── PASSAGE GIVEN

On June 16, 2009, Judge Duval issued an order dismissing the class action in the master complaint in the consolidated Katrina Canal Breaches Litigation. This order effectively dismissed the class allegations in the Road Home Litigation by virtue of the State's stipulation agreeing to be bound by that ruling. As a result, the State filed a Third Motion to Remand these proceedings to state court. Because Judge Duval had previously stayed the proceedings pending the Fifth Circuit's ruling on the enforceability of the anti-assignment clauses, however, this Court enforced the stay and denied the State's motion without prejudice.

The Fifth Circuit, finding the issue of the enforceability of the anti-assignment clauses to be dispositive but unclear under Louisiana law, certified the question to the Louisiana Supreme Court. The Louisiana Supreme Court responded that Louisiana's public policy did not preclude the enforceability of anti-assignment clauses to post-loss assignments, but cautioned that the language of the clause "must clearly and unambiguously express that it applies to post-loss assignments" and must therefore be evaluated on a policy by policy basis.Accordingly, unable to resolve the issue en masse, the Fifth Circuit vacated the district court's previous ruling on the motion to dismiss, and remanded the case for further proceedings. After the stay of the proceedings was lifted, the State filed the instant Motion to Remand on September 14, 2011.

See Rec. Doc. 129.

THE PARTIES' ARGUMENTS:

Plaintiff's Arguments

In support of its Motion to Remand, the State first asserts that the dismissal of the class action allegations dissolves any basis for federal jurisdiction which may have previously existed under CAFA. Specifically, it argues that, because the State of Louisiana is the only remaining plaintiff, and because it is not a "citizen" for jurisdictional purposes, CAFA's "minimal diversity" requirement is no longer satisfied. Further, because Louisiana's subrogation claims are now the only claims pending, it argues that there is no longer a "class action" within the meaning of CAFA. Accordingly, because the only basis for federal jurisdiction has been dissolved, the State argues that the Court should exercise its discretion to remand the remaining claim under 28 U.S.C. § 1367(c).

────
── SUPPLIED RECORDS

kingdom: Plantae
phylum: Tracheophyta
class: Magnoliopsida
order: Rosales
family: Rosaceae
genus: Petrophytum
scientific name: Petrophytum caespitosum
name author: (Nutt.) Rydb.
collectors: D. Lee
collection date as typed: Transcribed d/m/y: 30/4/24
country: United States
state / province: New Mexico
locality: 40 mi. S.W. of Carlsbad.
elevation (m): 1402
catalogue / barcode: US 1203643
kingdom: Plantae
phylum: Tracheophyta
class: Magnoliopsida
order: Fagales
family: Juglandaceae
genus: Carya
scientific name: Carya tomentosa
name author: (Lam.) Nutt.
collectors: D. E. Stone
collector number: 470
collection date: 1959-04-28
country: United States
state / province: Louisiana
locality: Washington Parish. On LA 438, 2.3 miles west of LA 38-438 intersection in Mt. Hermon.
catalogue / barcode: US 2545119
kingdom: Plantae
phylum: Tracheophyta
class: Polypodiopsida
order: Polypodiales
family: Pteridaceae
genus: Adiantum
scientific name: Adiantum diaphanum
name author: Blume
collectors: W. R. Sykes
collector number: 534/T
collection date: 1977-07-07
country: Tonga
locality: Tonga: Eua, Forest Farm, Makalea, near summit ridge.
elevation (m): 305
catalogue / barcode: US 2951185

────

*EXERCISE BRIEF*:
Please list every word or phrase that the passage on the Road Home remand sets in double quotation marks. The lines after the passage on the Road Home remand are separate material.

*RIGHT ANSWER*:
- "must clearly and unambiguously express that it applies to post-loss assignments"
- "citizen"
- "minimal diversity"
- "class action"